The Japanese scriptural culture belongs to the Chinese culture sphere, especially to it's eastern part which includes China, the Corean peninsula and Japan. The Chinese script reached Japan with other items of Chinese culture in waves through the Corean peninsula, and these waves settled down there in layers. These layers of Chinese scriptural culture evolved independently and stimulated each others without showing signs of intentional elimination (except for Christian scriptures in the early 17th century we have no example of autodafés in Japan).
It is a question whether, at the first contacts between the 2nd and 4th century, the Chinese script was more than magic formulas engraved on religious objects as mirrors or swords, but the second wave undoubtly brought not only the script but also a great number of books, the technical knowledge how to produce paper, ink and brushes, and last but not least literati, men who could read and write and teach their ability to others. From the mid 6th century up to the year 900, that is more than 450 years, lasted the national project to acquire the Chinese culture in a systematic and controlled way. From the very beginning this transfer of knowledge was linked with the introduction and propagation of Buddhism as a new state religion and it was Buddhism in the form of the temples which for the next fifteen centuries provided continuity in preserving and handing down the scriptural heritages, both the secular and religious ones. At the end of the 9th century existed 16790 secular books, most of them of Chinese provenience, besides the more than 5000 holy scriptures of the Tripitaka, as we know from the inventary list of the Nihonkoku genzai shomokuroku (891) which was issued after the fire in the imperial library in 874 to replace the total loss of books. For the next seven hundred years the scriptual conservation, production and reproduction was in private hands; a state control in form of import limitations and censorship started in the early 17th century. In the meantime, changing new elites tried to acquire the cultivation and the scriptural heritage of the earlier ones by relocating the scriptures, by systematic reproducing (copying) them or by importing them directly from China, as one can see in the case of the Kanazawa bunko, a library originated in the 13th century to support the Kamakura Shogunate, or the Ashikaga bunko in the 16th century, a library with equal functions in the northern Kanto region supported by local leaders.

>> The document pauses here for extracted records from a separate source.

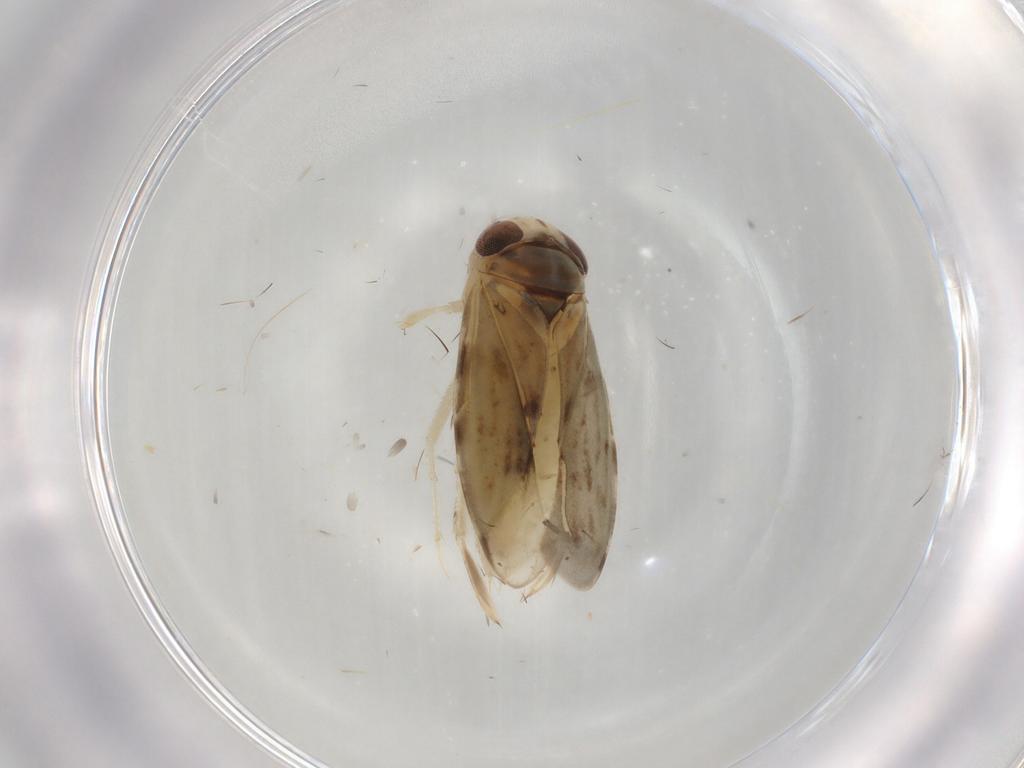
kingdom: Animalia
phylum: Arthropoda
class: Insecta
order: Hemiptera
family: Corixidae
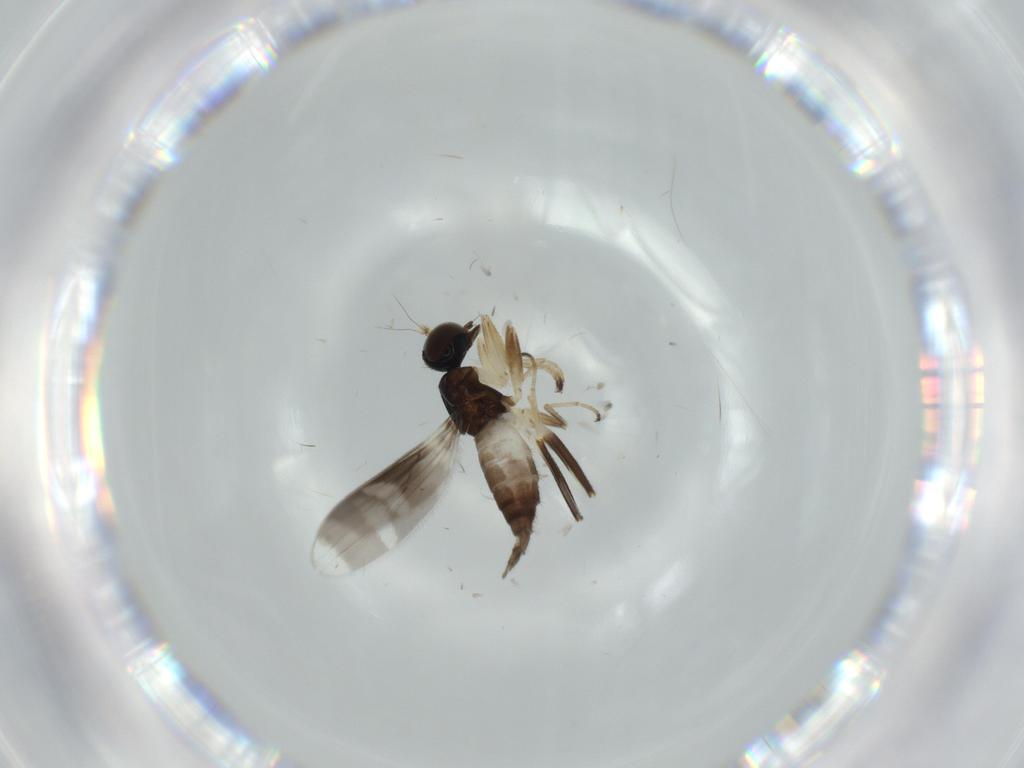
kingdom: Animalia
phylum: Arthropoda
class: Insecta
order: Diptera
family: Hybotidae
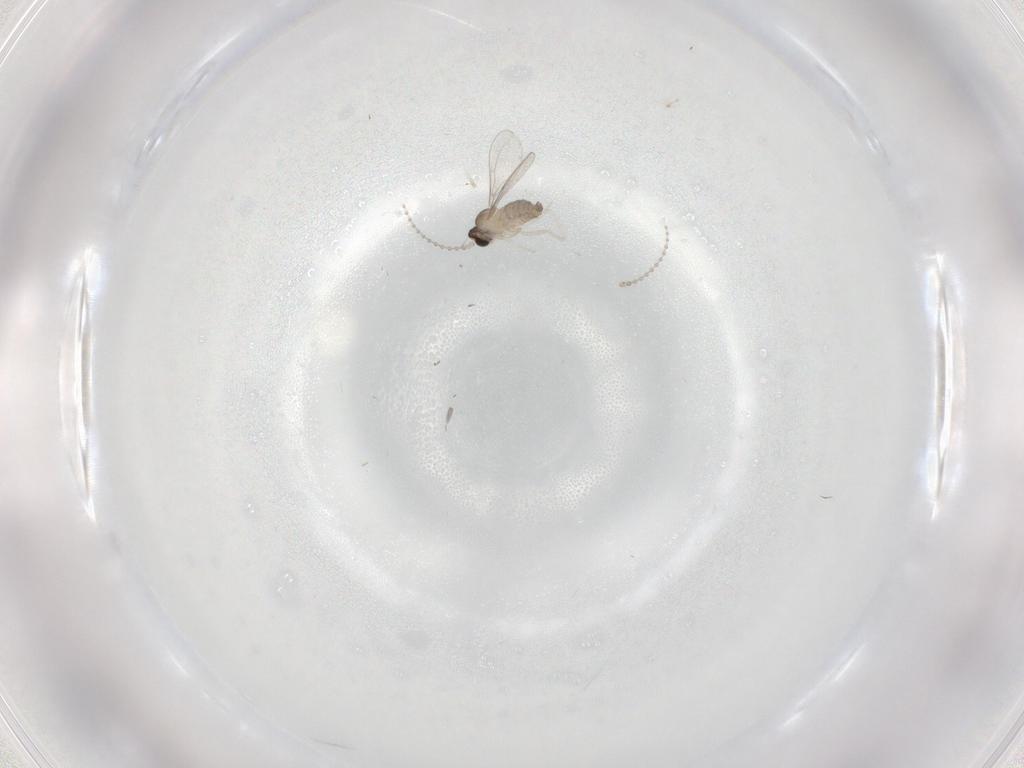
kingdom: Animalia
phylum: Arthropoda
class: Insecta
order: Diptera
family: Cecidomyiidae
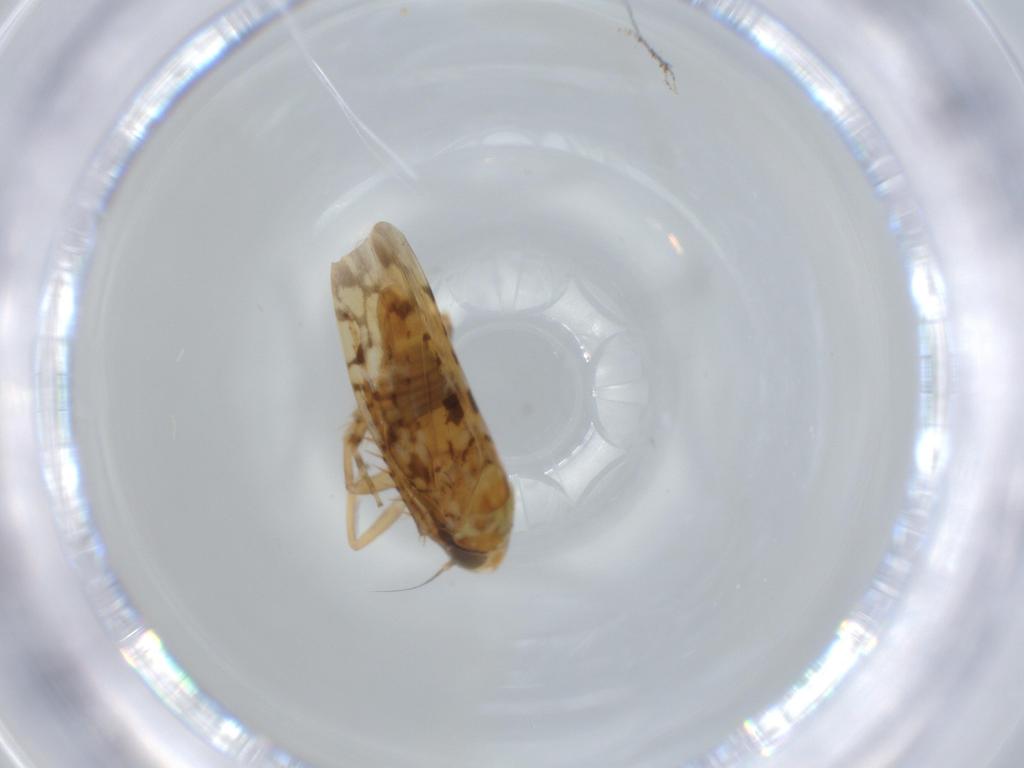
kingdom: Animalia
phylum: Arthropoda
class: Insecta
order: Hemiptera
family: Cicadellidae
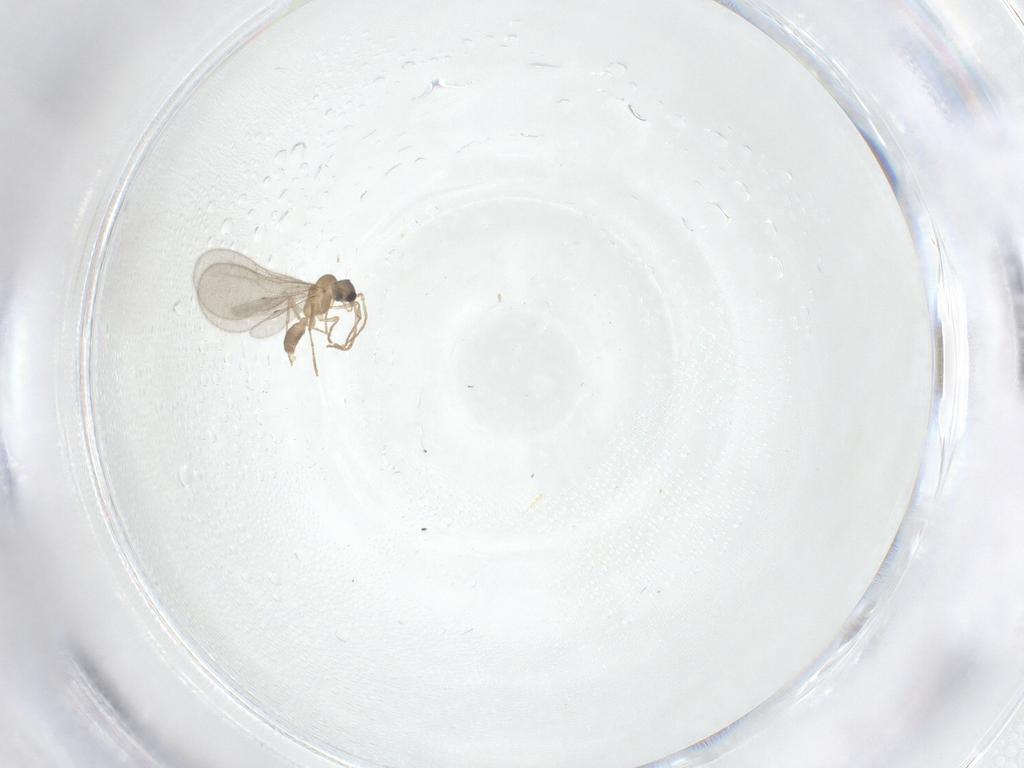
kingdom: Animalia
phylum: Arthropoda
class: Insecta
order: Hymenoptera
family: Formicidae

The Japanese scriptural culture is closely linked to publishing culture: many models for copying came as printed books from China and Corea and publishing of books started as early as the year 770, when the empress Shōtoku commissioned the building of one million stupas which included a printed sacred text (Hyakumantō darani), and the oldest publishing company in Japan, which is still working, was founded in 1201. But our conference focuses on manuscripts, so I exclude the explanations for the publishing culture despite their common features.
In the Christian Occident composite/multiple text maunuscripts are the standard form of the medieval scriptural tradition, in Japan they are exceptions. The standard form for Japanese books are singular texts or parts of one singular text as an independant codex. The reasons for such an exception will be a theme to be discussed at the conference; I guess that the easily accessable materials like paper, ink and brushes which were produced since their introduction in the early 7th century lowered the costs for producing a codex. A second reason can be found in the material properties: Japanese paper (washi) is tear-resistant and very durable but also very soft, so it is unsuited for big Folio sizes and for volumes with great numbers of pages (thinner paper which allowed greater page numbers was developed in the 17th century).
In my presentation I will take up some cases of functionally defined composite/multiple text manuscripts as used for everyday-use (Gebrauchshandschriften) in temple communities. Some visual online-material for the presentation can be found (not before October 5th) at the following address: (http://www.f.waseda.jp/guelberg/hamburg2010/codices_main.htm[=this page])
Only in German language available are the already finished parts of a work in progress, an outline
of Japanese codicology („Abriss der japanischen Kodikologie“) at the following address:
(http://www.f.waseda.jp/guelberg/kodikologie/codices_main.htm) (uploaded 2010/09/14)
A Japanese collection which covers a broad scale of the writing tradition and has it's examples online (with the help of the Nara Woman's University) is the Sakamoto Ryūmon bunko, see under: (http://www.geocities.jp/ryumonbunko/mokufs.htm) (only in Japanese)
Multiple text manuscripts are manuscripts which neither place together different texts under the aspect of a textinternal connection nor try to establish an encyclopedic allround collection. As far as manuscripts for perpetual daily use („Gebrauchshandschrift“ in German) are concerned, there is a functional connection between the collected texts: they are used in the same or in a similar way at similar circumstances, so it makes sense to put them together in one codex.
Composite manuscripts are manuscripts which bind together codicological disparate materials in one codex, for example different paper sizes or different qualities of paper.